Wednesday, September 07, 2005

Blame For Lawlessness Goes Well Before Katrina

as Mr. Goodwin points out in this editorial.
Let's take a break from the joy of Bush bashing to reveal the dirty little secret of New Orleans: Its local government deserves an F for its planning and response to Katrina.

Matt was kind enough to get me a copy of the NOLA plan, which I am now disseminating. I will get back to the readership with analysis, but my early hunches are shown to be correct: the mayor and governor dragged their feet in implementing, and in most cases, plain ignored, their own disaster plan. So, therefore, how is that Bush's fault? Well, let's get on with Mr. Goodwin's commentary:
That narrative has all the accuracy of a historic novel: it takes two undisputed facts - the feds were slow and New Orleans is largely black and poor - and weaves in pure fiction to make the desired link.

The charge of racism-inspired foot-dragging isn't just nonsense. It's pernicious nonsense, as in destructive and malicious. You know that's a fact because loony Howard Dean, the Democratic Party boss, is now peddling it. He's joined by Jesse Jackson, who said the squalor in New Orleans "looks like the hull of a slave ship." Oh, please.


Yep, when Screamin' Dean and JayJay the Jet Plane get involved, you know there are lies and racebaiting coming....

let's look at New Orleans before Katrina.

Start with crime. That looters ran unchecked after the hurricane isn't surprising when you consider that criminals have had the run of the city for years.

It is a perennial contender for Murder Capital. The 264 homicides last year were a drop of only 11 from 2003 - and the first decline in five years.

New Orleans, with fewer than 500,000 people, had almost half the murders of New York, which had 570 homicides last year in a city of more than 8 million. Put another way, if New York had New Orleans' murder rate, we would have more than 4,200 murders a year.

Wow, maybe if tough as nails Ray Nagin were doing something to get law enforcement on the ball, many of the degenerates who took advantage of this tragedy would be locked up, or better yet, dead. I have no sympathy for the rapists and murderers. None. However, the author makes a point: how can a city so small have so many homicides on a continual basis? Sounds like the cops aren't getting it done, or perhaps there are problems with budgets, like too many junkets for the mayor, or too much spent on entertainment?
Nearly a third of New Orleans cops - some 500 of the 1,600 - are now unaccounted for. The department says some quit, but it doesn't know where most of them are.

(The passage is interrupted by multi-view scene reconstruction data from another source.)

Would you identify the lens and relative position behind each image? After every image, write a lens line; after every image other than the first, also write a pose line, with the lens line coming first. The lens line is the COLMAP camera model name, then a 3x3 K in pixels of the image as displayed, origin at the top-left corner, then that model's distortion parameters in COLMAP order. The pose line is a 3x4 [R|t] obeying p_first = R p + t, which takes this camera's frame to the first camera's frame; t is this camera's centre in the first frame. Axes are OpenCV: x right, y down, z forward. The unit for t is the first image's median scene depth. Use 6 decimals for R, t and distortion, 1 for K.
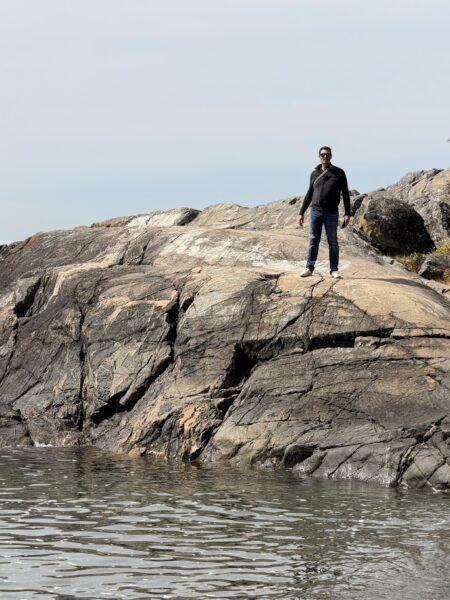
lens RADIAL K [[2025.6, 0, 225.0], [0, 2025.6, 300.0], [0, 0, 1]] dist [0.161233, 0.472728]
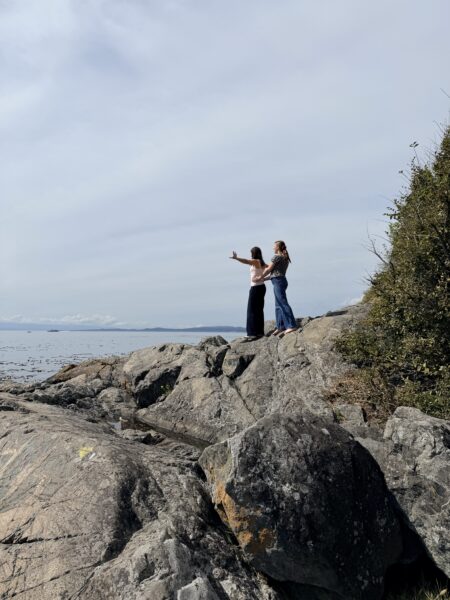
lens RADIAL K [[404.9, 0, 225.0], [0, 404.9, 300.0], [0, 0, 1]] dist [0.058777, -0.080708]
pose [[0.998036, -0.012756, 0.061335, 0.083441], [0.018133, 0.995963, -0.087917, -0.084879], [-0.059966, 0.088856, 0.994238, 1.204439]]
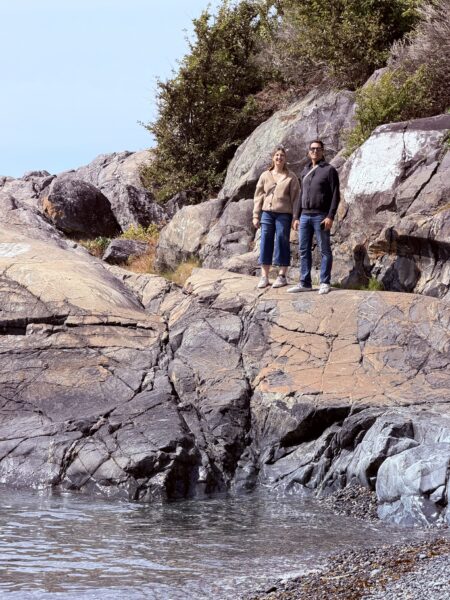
lens RADIAL K [[2025.6, 0, 225.0], [0, 2025.6, 300.0], [0, 0, 1]] dist [0.161233, 0.472728]
pose [[0.990316, 0.012915, 0.138231, 0.024406], [-0.014104, 0.999871, 0.007626, -0.001699], [-0.138115, -0.009502, 0.990371, 0.040746]]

The top cop, Eddie Compass, has responded by offering all officers paid vacations to Las Vegas and Atlanta. Yes, that's right - he is pulling all cops off the street, even while bodies lie in the open. Never in New York.

WHAT? This is preposterous. These men and women have a duty. That some of them have deserted is sad....

Then there's Mayor Ray Nagin, a Democrat, who has blamed everybody but himself. Maybe he has forgotten his plans for dealing with Katrina.

Last July, his office prepared DVDs warning that, if the city ever had to be evacuated, residents were on their own. According to a July 24 article in The Times-Picayune (spotted by the Web's Drudge Report), "Mayor Ray Nagin, local Red Cross Executive Director Kay Wilkins and City Council President Oliver Thomas drive home the word that the city does not have the resources to move out of harm's way an estimated 134,000 people without transportation."

"You're responsible for your safety, and you should be responsible for the person next to you," one official said of the message.

And how's this for preparation? Cops were told not to work on the day Katrina hit, one officer told The New York Times, but "to come in the next day, to save money on their budget."

By all means, let's investigate what went wrong in New Orleans. Let's start in City Hall.


Wow, the mayor realized the problem last July, but made no efforts to improve upon the situation, like you know, drafting those 200 or so buses that were left to get carried out to sea, those buses that could have been commandeered to get people out. Hmmm, and doesn't the NOLA plan provide for that? Yep. Hmmm.....interesting, then, how we can blame the President for not implementing A STATE AND LOCAL PLAN....maybe some people should take a remedial government course....

And that last comment about sending cops home during the storm to help the budget--that is borderline insanity....everyone knows you need first responders in crises. To send them home is a travesty, and is just as much a crime as any slowness of FEMA.